Anne Caron-Déglise, présidente du groupe de travail interministériel sur les majeurs protégés
« L’identité des professionnels se pense encore trop en fonction des modes d’exercice (à titre individuel, service tutélaire ou préposé d’établissement). Le métier doit se penser globalement pour permettre une vraie individualisation des mesures qui, selon les cas, ne nécessitent pas obligatoirement le même type de protecteur. Le recours à un service semble, par exemple, plus pertinent pour une personne souffrant de problèmes psychiques prise en charge en ambulatoire. Reste ensuite à imaginer comment soutenir l’association pour qu’elle soit en mesure de mener un accompagnement au long cours, y compris en dehors de ses heures d’ouverture.

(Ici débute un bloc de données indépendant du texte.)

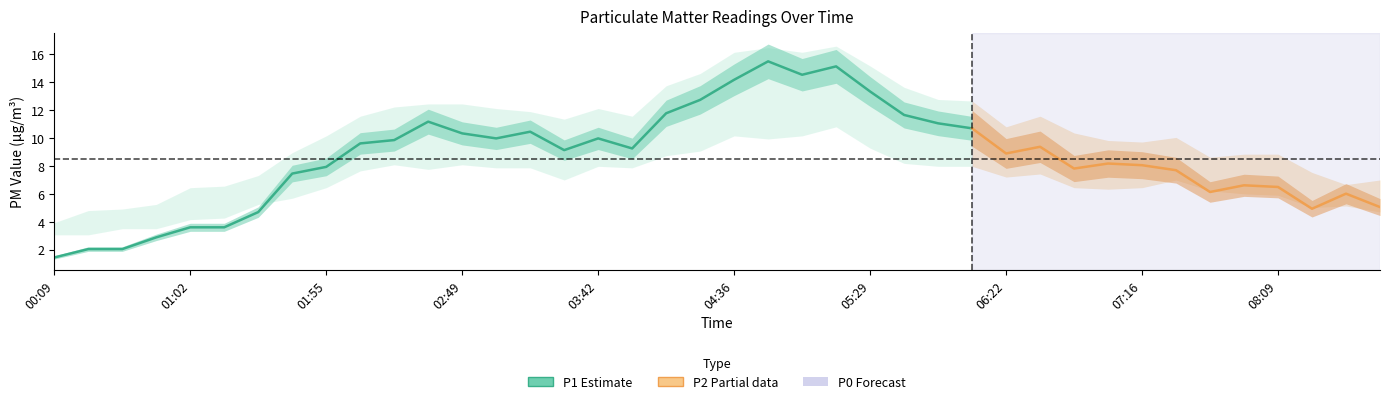

True or false: P0 has a value of 4.2 at 01:02.

True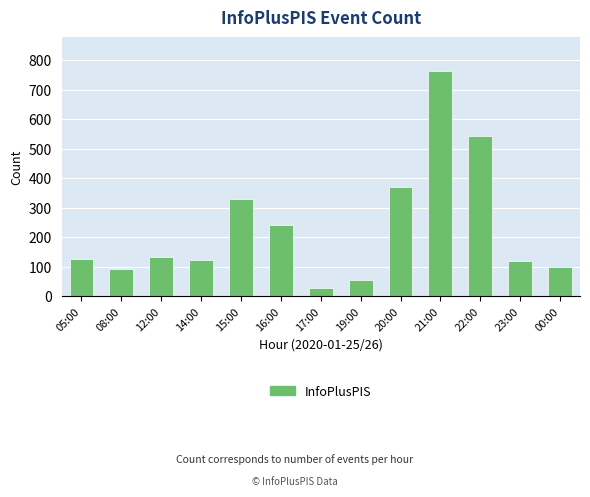

What is the smallest value displayed?

28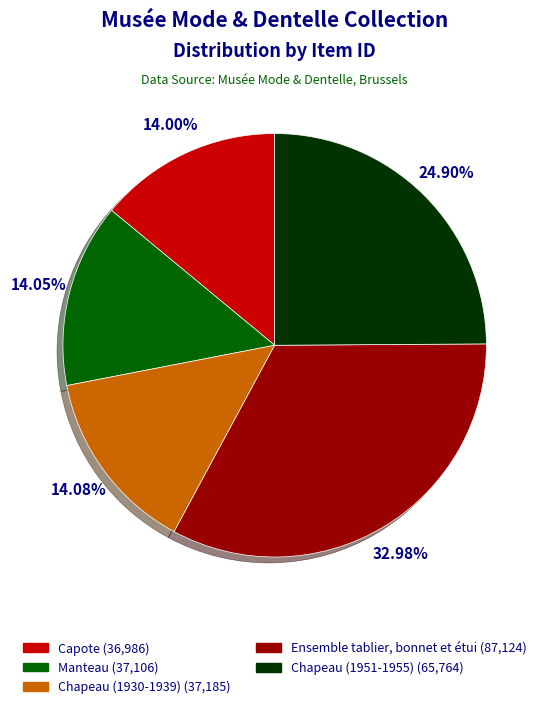

How much of the chart is everything except Capote?

86.0%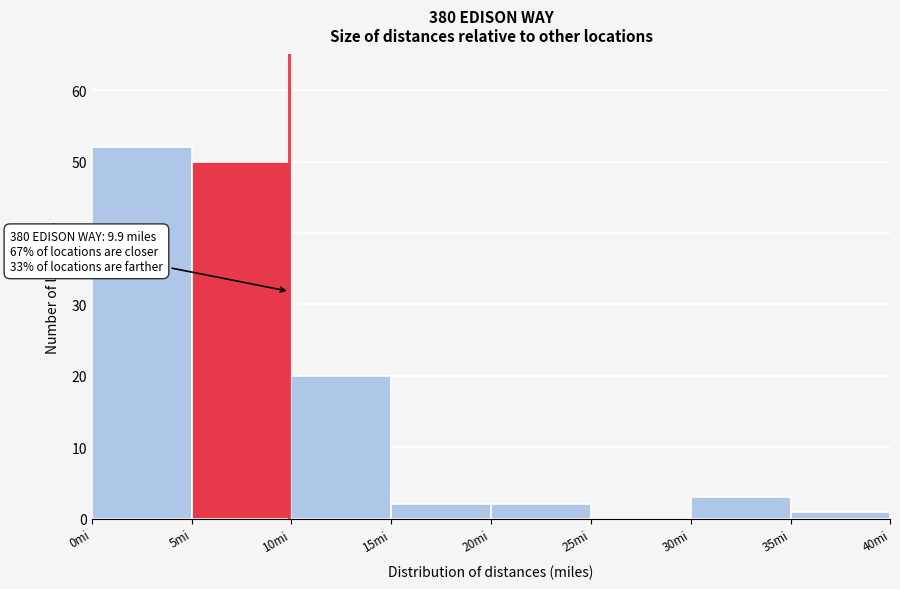

Which range on the x-axis has the tallest bar?

0 to 5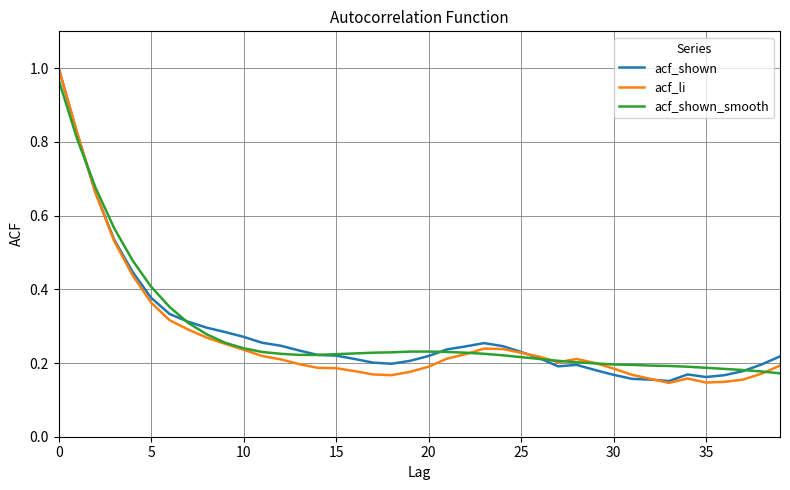

Reading left to right, extract all data points from this chart.

acf_shown: 1.0	0.8	0.7	0.5	0.4	0.4	0.3	0.3	0.3	0.3	0.3	0.3	0.2	0.2	0.2	0.2	0.2	0.2	0.2	0.2	0.2	0.2	0.2	0.3	0.2	0.2	0.2	0.2	0.2	0.2	0.2	0.2	0.2	0.2	0.2	0.2	0.2	0.2	0.2	0.2
acf_li: 1.0	0.8	0.7	0.5	0.4	0.4	0.3	0.3	0.3	0.3	0.2	0.2	0.2	0.2	0.2	0.2	0.2	0.2	0.2	0.2	0.2	0.2	0.2	0.2	0.2	0.2	0.2	0.2	0.2	0.2	0.2	0.2	0.2	0.1	0.2	0.1	0.1	0.2	0.2	0.2
acf_shown_smooth: 1.0	0.8	0.7	0.6	0.5	0.4	0.4	0.3	0.3	0.3	0.2	0.2	0.2	0.2	0.2	0.2	0.2	0.2	0.2	0.2	0.2	0.2	0.2	0.2	0.2	0.2	0.2	0.2	0.2	0.2	0.2	0.2	0.2	0.2	0.2	0.2	0.2	0.2	0.2	0.2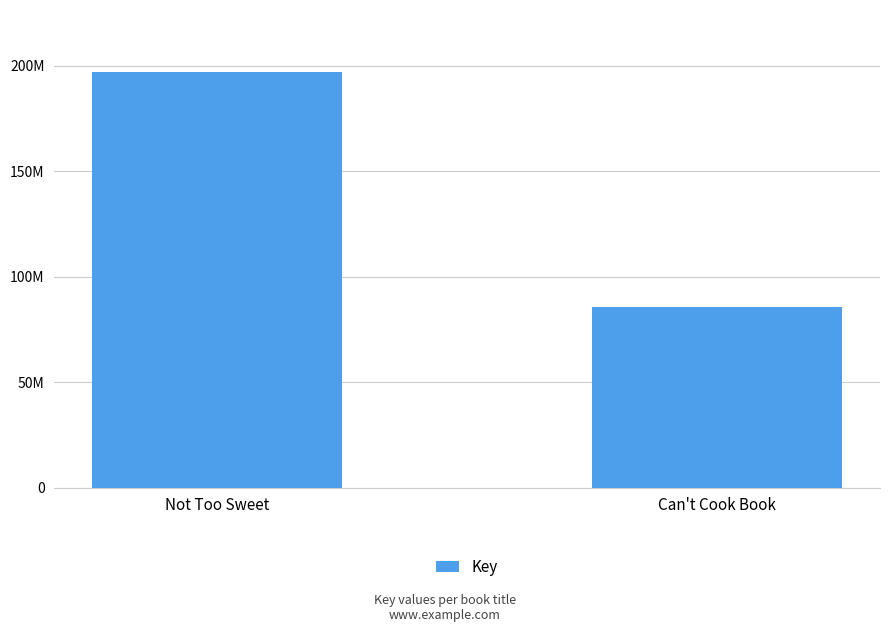

Between Can't Cook Book and Not Too Sweet, which is larger?

Not Too Sweet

D’où l’importance d’articuler les interventions avec celles des autres acteurs du territoire. Par ailleurs, un travail reste à mener pour aboutir à une reconnaissance de cette fonction et enfin organiser la profession, qui n’est aujourd’hui pensée que par les fédérations. »
Repères
- Droits fondamentaux, santé et accompagnement social et médico-social, périmètre d’intervention du juge, conditions de sa saisine… sont au menu des travaux de la mission.
- 725 000 personnes étaient concernées par une mesure de protection juridique en 2016.
- « Une mesure unique permettrait de remettre les droits fondamentaux au centre du dispositif. Au protecteur ensuite de la moduler en fonction des besoins », Karine Lefeuvre (EHESP).